◆ DOMANDE SUL MATERIALE
1. Trascrivi dal brano sulla parabola del giudice la parte che va da "Nel testo evangelico" fino a "i suoi figli!" incluso.
2. Nel brano sulla parabola del giudice, qual è il fulcro del messaggio secondo il commento?
3. Riassumi in due frasi il brano sulla parabola del giudice.

Un semplice sguardo rivolto al cielo | Vangelo del giorno, 19 ottobre

By 15 Ottobre, 2025No Comments

Vangelo secondo San Luca 18,1-8
In quel tempo, Gesù diceva ai suoi discepoli una parabola sulla necessità di pregare sempre, senza stancarsi mai: «In una città viveva un giudice, che non temeva Dio né aveva riguardo per alcuno. In quella città c’era anche una vedova, che andava da lui e gli diceva: «Fammi giustizia contro il mio avversario». Per un po’ di tempo egli non volle; ma poi disse tra sé: «Anche se non temo Dio e non ho riguardo per alcuno, dato che questa vedova mi dà tanto fastidio, le farò giustizia perché non venga continuamente a importunarmi»».
E il Signore soggiunse: «Ascoltate ciò che dice il giudice disonesto. E Dio non farà forse giustizia ai suoi eletti, che gridano giorno e notte verso di lui? Li farà forse aspettare a lungo? Io vi dico che farà loro giustizia prontamente. Ma il Figlio dell’uomo, quando verrà, troverà la fede sulla terra?».

Un semplice sguardo rivolto al cielo

Luis CASASUS Presidente delle Missionarie e dei Missionari Identes

Roma, 19 ottobre 2025 | XXIX Domenica del Tempo Ordinario

Esodo 17, 8-13; 2Timoteo 3, 14-16.4, 1-2 ; Luca 18, 1-8

Nel testo evangelico odierno, la sorprendente parabola del giudice ingiusto non è un’allegoria. Naturalmente, il giudice, “che non temeva Dio, né aveva riguardo per alcuno”, intende mostrare un contrasto, in uno stile tipicamente semitico: se persino un giudice ingiusto finisce per fare giustizia a motivo dell’insistenza, quanto più Dio, che è giusto e buono, ascolterà i suoi figli!

Ad ogni modo, il fulcro del messaggio non è il giudice, ma la perseveranza nell’orazione.

Quindi questa parabola NON ci dice che Dio è come un giudice che si lascia persuadere dall’insistenza, ma piuttosto ci incoraggia a ad aver fiducia nel fatto che Dio ascolta e risponde, anche se a volte sembra tardare. L’insistenza della vedova non cambia il giudice; lo costringe solo a compiere un’azione priva di ogni compassione. Ma la nostra orazione perseverante invece ci trasforma e ci mantiene aperti all’azione di Dio.

◆ DATI ESTRATTI
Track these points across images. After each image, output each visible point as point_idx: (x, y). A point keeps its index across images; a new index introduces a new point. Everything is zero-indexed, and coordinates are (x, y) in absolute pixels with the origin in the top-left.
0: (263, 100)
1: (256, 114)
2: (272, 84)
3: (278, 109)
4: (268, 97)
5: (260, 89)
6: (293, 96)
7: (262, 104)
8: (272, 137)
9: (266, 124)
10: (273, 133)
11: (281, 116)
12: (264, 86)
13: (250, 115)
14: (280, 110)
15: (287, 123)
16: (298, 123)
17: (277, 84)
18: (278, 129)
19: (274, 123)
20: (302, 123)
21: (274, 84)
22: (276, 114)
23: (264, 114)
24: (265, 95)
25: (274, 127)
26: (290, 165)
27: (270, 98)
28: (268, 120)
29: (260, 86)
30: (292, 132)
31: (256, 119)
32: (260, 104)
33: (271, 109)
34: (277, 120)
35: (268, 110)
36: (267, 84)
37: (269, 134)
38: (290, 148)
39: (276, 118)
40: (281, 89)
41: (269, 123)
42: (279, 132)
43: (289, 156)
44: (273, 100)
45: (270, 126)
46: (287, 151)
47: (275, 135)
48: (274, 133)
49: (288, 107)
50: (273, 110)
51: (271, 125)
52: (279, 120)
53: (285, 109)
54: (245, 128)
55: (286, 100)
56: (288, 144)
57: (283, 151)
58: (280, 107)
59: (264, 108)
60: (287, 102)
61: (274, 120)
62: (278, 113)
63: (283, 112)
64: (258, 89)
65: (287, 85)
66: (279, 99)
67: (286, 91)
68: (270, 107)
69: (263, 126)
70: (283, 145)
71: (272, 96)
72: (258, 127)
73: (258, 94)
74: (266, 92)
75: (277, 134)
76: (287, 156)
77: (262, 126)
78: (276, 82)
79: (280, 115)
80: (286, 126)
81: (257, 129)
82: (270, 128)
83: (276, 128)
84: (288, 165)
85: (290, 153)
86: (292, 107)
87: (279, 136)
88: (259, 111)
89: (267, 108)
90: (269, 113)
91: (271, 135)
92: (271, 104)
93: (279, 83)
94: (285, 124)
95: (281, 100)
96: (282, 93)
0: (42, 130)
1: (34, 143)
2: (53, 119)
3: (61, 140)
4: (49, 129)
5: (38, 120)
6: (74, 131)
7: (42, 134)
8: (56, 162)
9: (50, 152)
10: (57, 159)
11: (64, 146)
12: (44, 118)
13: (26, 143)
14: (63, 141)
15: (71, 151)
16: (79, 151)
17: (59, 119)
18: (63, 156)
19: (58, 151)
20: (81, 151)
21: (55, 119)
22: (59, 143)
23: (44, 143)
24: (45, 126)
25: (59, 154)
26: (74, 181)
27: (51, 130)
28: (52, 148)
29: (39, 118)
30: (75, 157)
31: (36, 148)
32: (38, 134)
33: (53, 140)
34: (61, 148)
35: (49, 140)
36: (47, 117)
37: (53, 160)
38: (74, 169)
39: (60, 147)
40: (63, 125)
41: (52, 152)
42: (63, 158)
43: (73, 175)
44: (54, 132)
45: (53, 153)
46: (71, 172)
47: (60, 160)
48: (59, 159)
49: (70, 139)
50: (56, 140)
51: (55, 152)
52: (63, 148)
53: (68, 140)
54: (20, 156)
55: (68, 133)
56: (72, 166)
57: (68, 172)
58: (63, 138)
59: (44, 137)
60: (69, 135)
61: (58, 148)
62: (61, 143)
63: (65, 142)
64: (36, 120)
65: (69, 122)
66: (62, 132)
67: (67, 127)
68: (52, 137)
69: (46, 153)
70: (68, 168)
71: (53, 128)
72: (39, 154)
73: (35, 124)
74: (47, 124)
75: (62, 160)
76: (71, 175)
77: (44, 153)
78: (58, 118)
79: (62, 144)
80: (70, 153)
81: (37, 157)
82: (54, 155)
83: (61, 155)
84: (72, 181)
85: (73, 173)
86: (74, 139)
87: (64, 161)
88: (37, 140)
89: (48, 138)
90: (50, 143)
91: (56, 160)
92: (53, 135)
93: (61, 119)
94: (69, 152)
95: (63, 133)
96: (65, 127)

◆ RISPOSTE ALL'ESERCIZIO
1.
Nel testo evangelico odierno, la sorprendente parabola del giudice ingiusto non è un’allegoria. Naturalmente, il giudice, “che non temeva Dio, né aveva riguardo per alcuno”, intende mostrare un contrasto, in uno stile tipicamente semitico: se persino un giudice ingiusto finisce per fare giustizia a motivo dell’insistenza, quanto più Dio, che è giusto e buono, ascolterà i suoi figli!

2. Il fulcro del messaggio è la perseveranza nell'orazione.

3. Il brano riporta la parabola di Luca 18,1-8, in cui una vedova ottiene giustizia da un giudice disonesto grazie alla sua insistenza, e Gesù afferma che Dio farà prontamente giustizia ai suoi eletti. Il commento spiega che la parabola non presenta Dio come un giudice persuaso dall'insistenza, ma incoraggia a fidarsi del fatto che Dio ascolta e risponde, e che l'orazione perseverante trasforma chi prega e lo mantiene aperto all'azione di Dio.